REPUBLIKA.CO.ID, ROMA -- Musisi Inggris Paul McCartney mengkritik industri hiburan Italia terkait kebijakan ganti rugi tiket konsernya. Dia menuding penyelenggara acara tidak adil kepada para calon penonton karena pengembalian dana tiket konser tidak berupa uang, melainkan voucher.
"Sangat keterlaluan bahwa mereka yang telah membayar tiket tidak mendapatkan uangnya kembali. Tanpa penggemar, tidak akan ada hiburan langsung," demikian bunyi sebuah unggahan di halaman Facebook resmi McCartney di Italia, yang ditulis dalam bahasa Italia.
Pernyataan itu menyebutkan pula bahwa McCartney dan manajemen sangat tidak setuju dan benar-benar kecewa dengan kebijakan yang diambil. Dia membandingkan kondisi tersebut dengan negara lain yang harusnya dikunjungi musim panas ini, di mana semua memberi ganti rugi uang tunai.
Pekan ini, McCartney seharusnya tampil di Kota Napoli dan Lucca. Akibat pandemi Covid-19, jadwal konser tersebut dibatalkan sejak bulan lalu. Asosiasi promotor resmi Italia, Assomusica, mengumumkan bahwa refund konser berbentuk voucher, yang segera memicu kemarahan daring.
Salah satu penggemar membuat cicitan Twitter, "Paul, tolong kami!". Sebagian lain merasa dirugikan karena tidak bisa berjumpa idolanya akibat pembatalan konser Italia, ditambah dengan pelenyelenggara yang menolak mengembalikan uang mereka, dan semua itu terjadi di tengah pandemi.
Kebijakan pengembalian dana berupa voucher secara resmi ditetapkan oleh pemerintah Italia, dengan rekomendasi dari Assomusica. Uang hasil penjualan tiket dari konser Paul McCartney sepanjang Mei dan Juni 2020 dipegang dan dikelola sepenuhnya oleh promotor D’allessando e Galli.
Pihak promotor membela kebijakan soal voucher dengan alasan sistem itu merupakan cara terbaik guna membantu industri hiburan live semasa pandemi.
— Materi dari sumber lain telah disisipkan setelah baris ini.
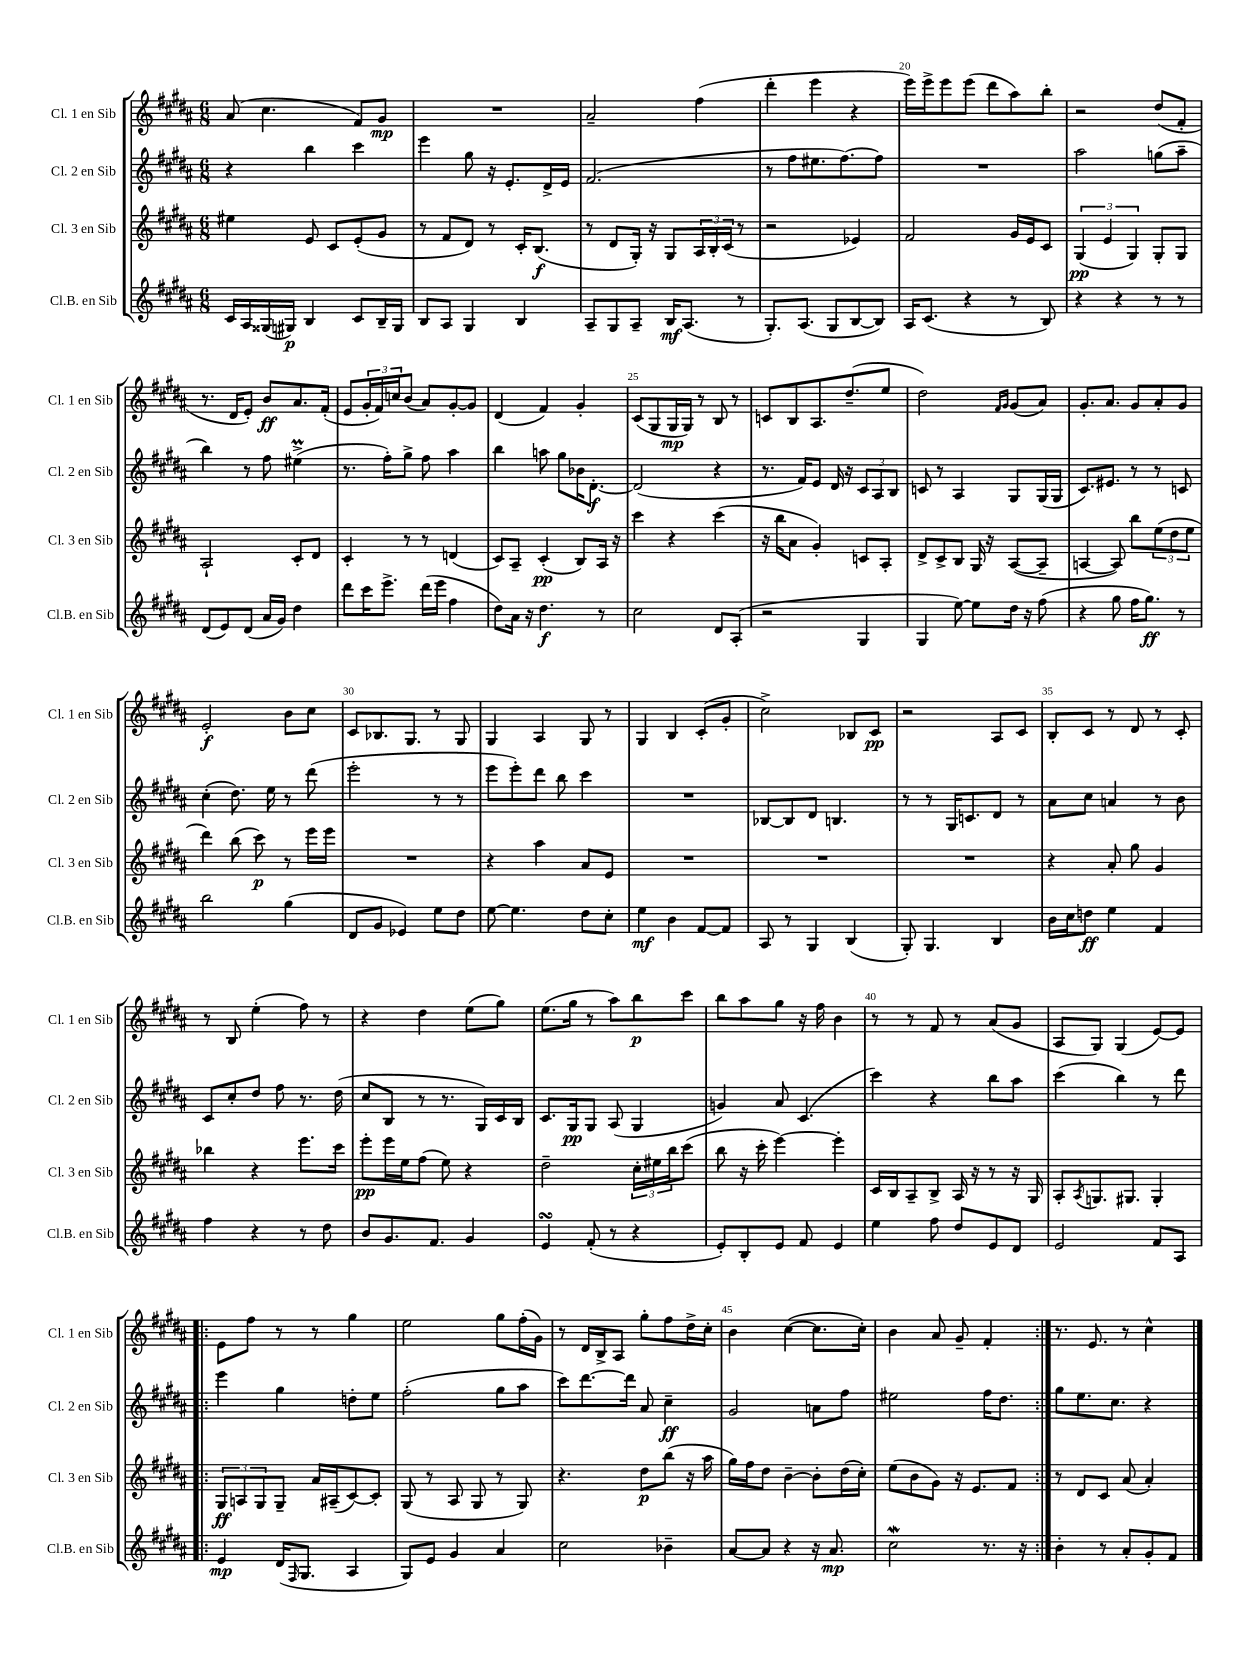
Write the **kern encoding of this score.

Menurut promotor, wajar jika McCartney dan para staf tidak bisa menerima formula pembayaran itu, tetapi meminta melihat dalam lingkup luas.
Bagaimanapun, pemerintah Italia harus menangani krisis yang belum pernah terjadi sebelumnya dan harus mempertimbangkan keseimbangan dalam industri. Terutama, dalam industri musik live yang mengimbas sekitar 400 ribu pekerja yang sebagian besar berisiko tidak bisa bekerja selama setahun.
"Kami berkomitmen pada 2021 untuk memulihkan hampir semua pertunjukan yang semula dijadwalkan pada 2020. Kami akan menawarkan pilihan (konser) yang lebih luas bagi mereka yang harus menghabiskan voucher setelah pembatalan konser," kata D’allessando e Galli, dikutip dari laman Variety, Kamis (11/6).